Wonderfully different.
I grew up with a large, sprawling family of abusers. I had my needs met but it was always unstable, I was farmed out for further abuse and not allowed to socialise with kids outside the family. It was a cult. A horrible, evil cult.
DD has a little family, in comparison. I moved far away, just me and her, to give her a better life: we have had hard times, but she’s always confident we’ll come through them. We live in a very safe area and she knows I will always provide for her. I work, unlike my mother, and she has a huge number of friends at school, childminders, the park, clubs… she has solid self esteem and a real bright smile. When I was her age I always looked solemn and blank.
Now I have a good job, she’s enrolled in music lessons, brownies and street dance. She has rules as well as opportunities- I never had rules. Everything I did was wrong with no consistency. If I was tidying my room, I should have been doing homework; if I did homework, I should have done it earlier. DD has rules and expectations on a wall chart.
I talk to her, all the time. And vice versa. If she has any question, I will answer it in an age appropriate way. I also say honestly if I don’t know the answer. When I was her age I wouldn’t have dreamed of chatting with my mother, and when she told me various ‘facts’ she lied.
I also left her father when I realised the way he was acting was abuse. My parents lived together in deep codependency, my mum enabling my dad.
DD hugs me. She says she loves me, unprompted. My mother never hugged me, it wouldn’t have occurred to me to hug her and I certainly didn’t love my parents.

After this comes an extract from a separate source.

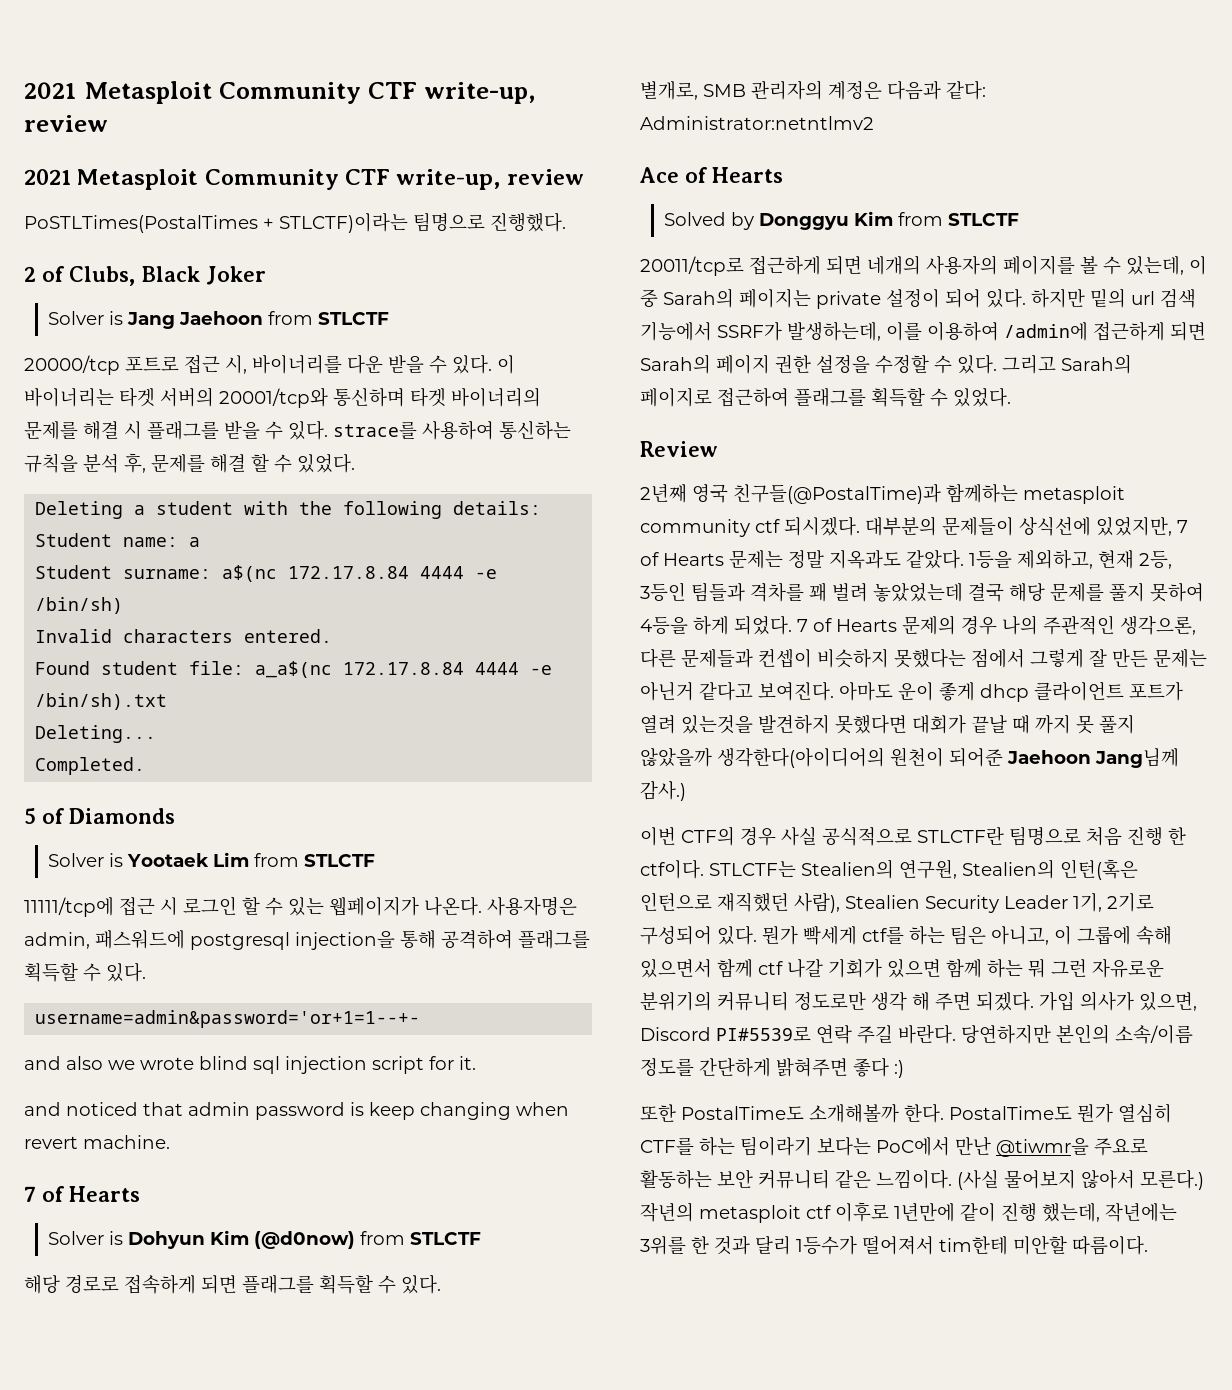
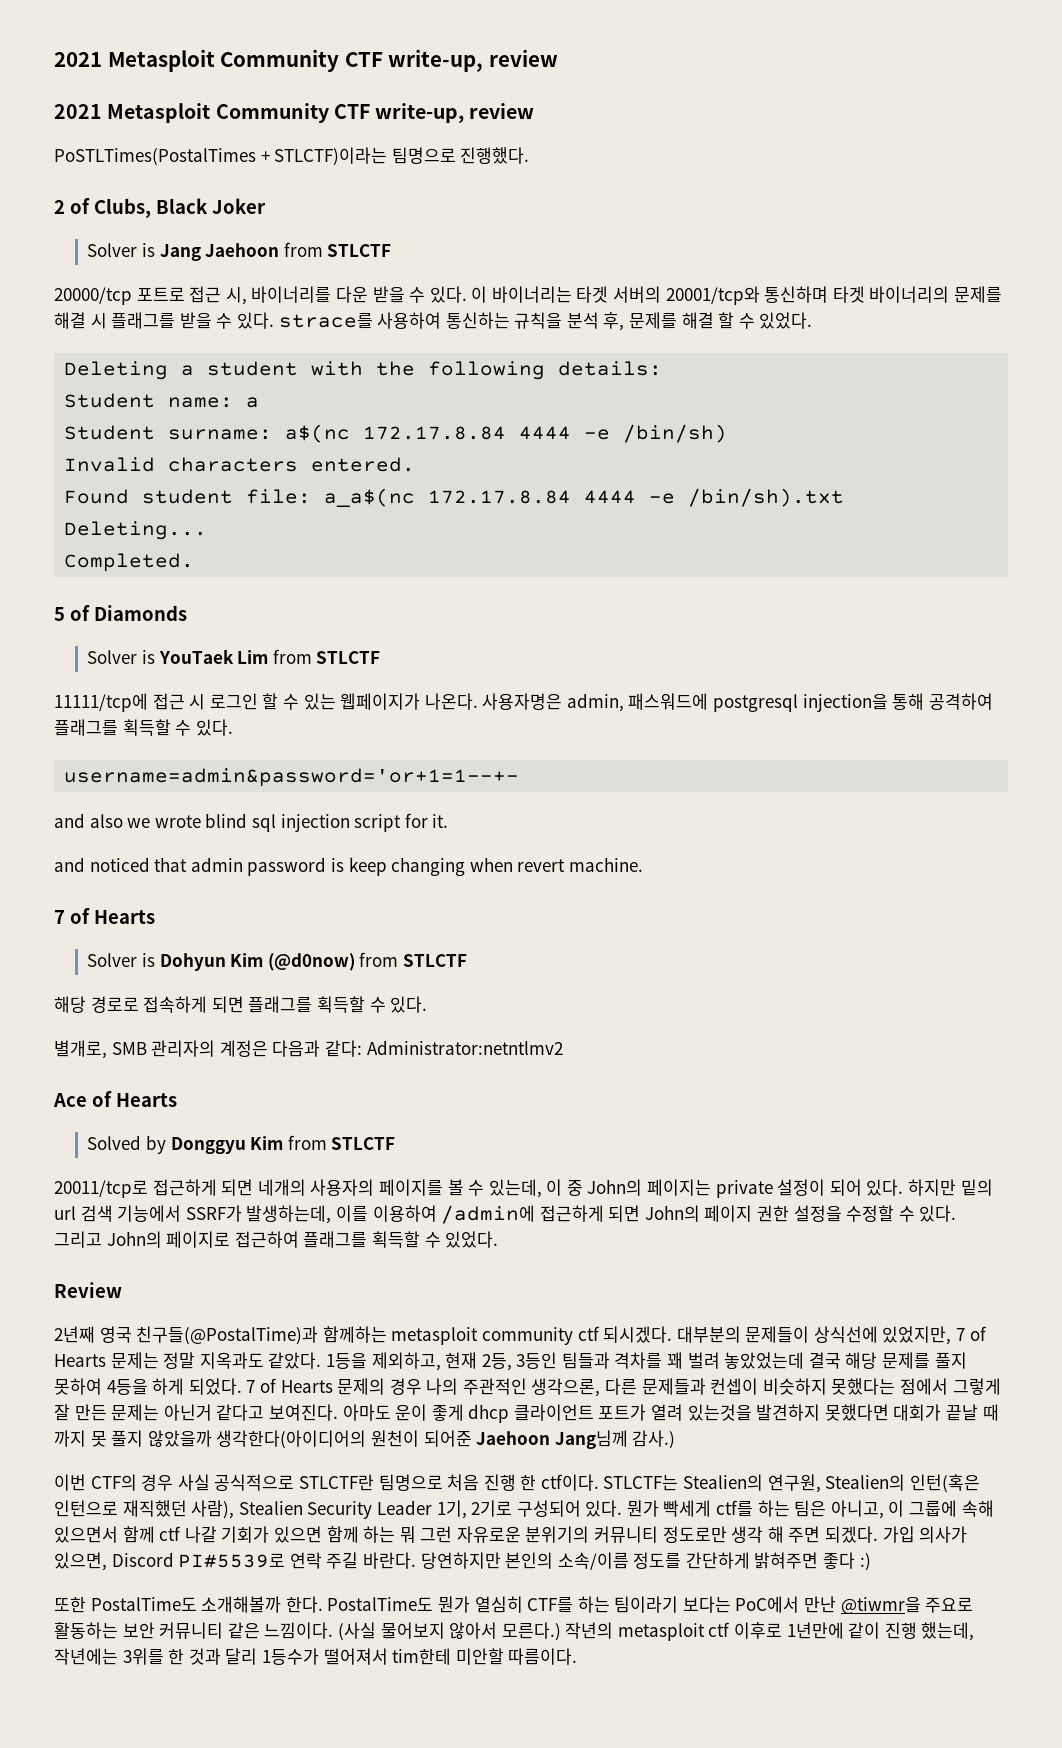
[126,853,209,867] Yootaek -> [158,649,234,664] YouTaek
[663,288,734,308] Sarah의 -> [587,1179,643,1196] John의
[640,354,711,374] Sarah의 -> [644,1205,700,1222] John의
[1061,354,1132,374] Sarah의 -> [106,1231,162,1248] John의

I’m also fully prepared for the teenage years to be fraught. Emotions and puberty are hard. I was so controlled, when I hit my teenage years I rebelled by parting my hair on the other side. That was the most defiant thing I could think of. I’m fully prepared that DD might hate me for a spell, just like when she was two and went through a ‘go away mean mummy’ phase. I’ll love her enough for the both of us because DD has something I never experienced and therefore never understood until her, which is unconditional love.